> _Problem description_
Your answer must be the lines from the first one in the material through the line with "< $ ≤ | $231,678 |", retyped exactly and with no pictures.
>>
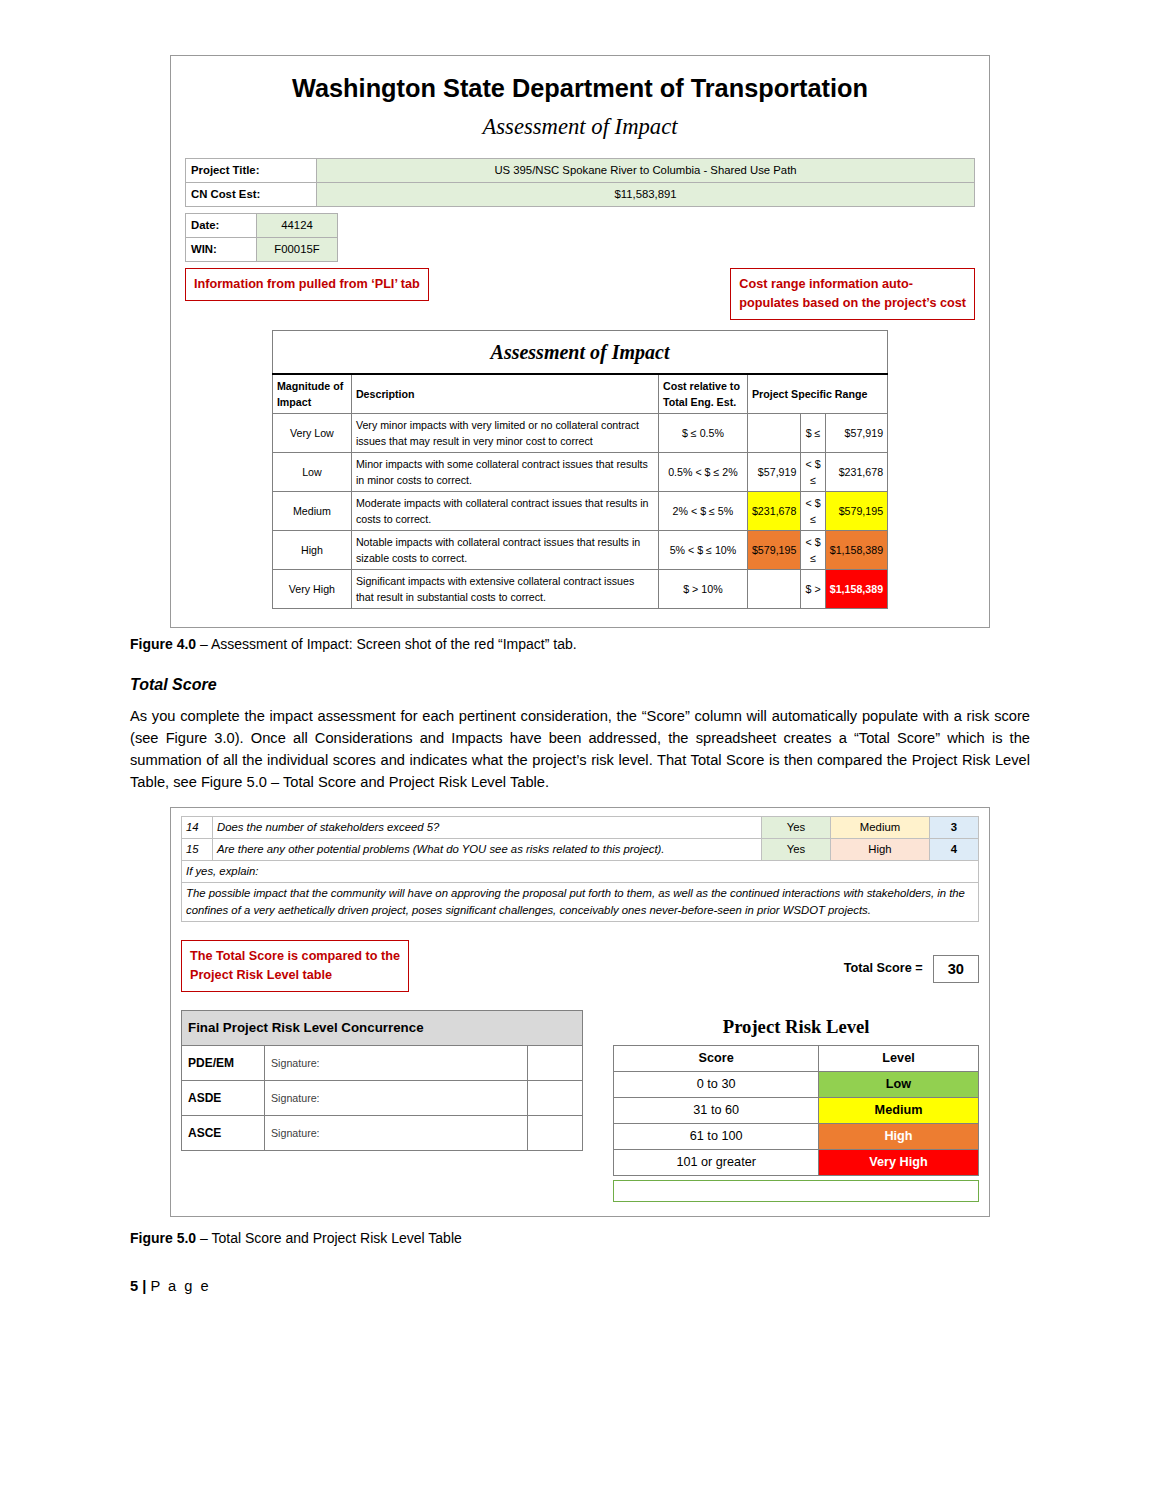Washington State Department of Transportation
Assessment of Impact
| Project Title: | US 395/NSC Spokane River to Columbia - Shared Use Path |
| CN Cost Est: | $11,583,891 |
| Date: | 44124 |
| WIN: | F00015F |
Information from pulled from ‘PLI’ tab
Cost range information auto-
populates based on the project’s cost
| Assessment of Impact |
| --- |
| Magnitude of Impact | Description | Cost relative to Total Eng. Est. | Project Specific Range |
| Very Low | Very minor impacts with very limited or no collateral contract issues that may result in very minor cost to correct | $ ≤ 0.5% | | $ ≤ | $57,919 |
| Low | Minor impacts with some collateral contract issues that results in minor costs to correct. | 0.5% < $ ≤ 2% | $57,919 | < $ ≤ | $231,678 |
| Medium | Moderate impacts with collateral contract issues that results in costs to correct. | 2% < $ ≤ 5% | $231,678 | < $ ≤ | $579,195 |
| High | Notable impacts with collateral contract issues that results in sizable costs to correct. | 5% < $ ≤ 10% | $579,195 | < $ ≤ | $1,158,389 |
| Very High | Significant impacts with extensive collateral contract issues that result in substantial costs to correct. | $ > 10% | | $ > | $1,158,389 |
Figure 4.0 – Assessment of Impact: Screen shot of the red “Impact” tab.
Total Score
As you complete the impact assessment for each pertinent consideration, the “Score” column will automatically populate with a risk score (see Figure 3.0). Once all Considerations and Impacts have been addressed, the spreadsheet creates a “Total Score” which is the summation of all the individual scores and indicates what the project’s risk level. That Total Score is then compared the Project Risk Level Table, see Figure 5.0 – Total Score and Project Risk Level Table.
| 14 | Does the number of stakeholders exceed 5? | Yes | Medium | 3 |
| 15 | Are there any other potential problems (What do YOU see as risks related to this project). | Yes | High | 4 |
If yes, explain:
The possible impact that the community will have on approving the proposal put forth to them, as well as the continued interactions with stakeholders, in the confines of a very aethetically driven project, poses significant challenges, conceivably ones never-before-seen in prior WSDOT projects.
The Total Score is compared to the
Project Risk Level table
Total Score = 30
| Final Project Risk Level Concurrence |
| PDE/EM | Signature: | |
| ASDE | Signature: | |
| ASCE | Signature: | |
| Project Risk Level |
| --- |
| Score | Level |
| 0 to 30 | Low |
| 31 to 60 | Medium |
| 61 to 100 | High |
| 101 or greater | Very High |
Figure 5.0 – Total Score and Project Risk Level Table
5 | P a g e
<<
> _Answer to this problem_
Washington State Department of Transportation
Assessment of Impact
| Project Title: | US 395/NSC Spokane River to Columbia - Shared Use Path |
| CN Cost Est: | $11,583,891 |
| Date: | 44124 |
| WIN: | F00015F |
Information from pulled from ‘PLI’ tab
Cost range information auto-
populates based on the project’s cost
| Assessment of Impact |
| --- |
| Magnitude of Impact | Description | Cost relative to Total Eng. Est. | Project Specific Range |
| Very Low | Very minor impacts with very limited or no collateral contract issues that may result in very minor cost to correct | $ ≤ 0.5% | | $ ≤ | $57,919 |
| Low | Minor impacts with some collateral contract issues that results in minor costs to correct. | 0.5% < $ ≤ 2% | $57,919 | < $ ≤ | $231,678 |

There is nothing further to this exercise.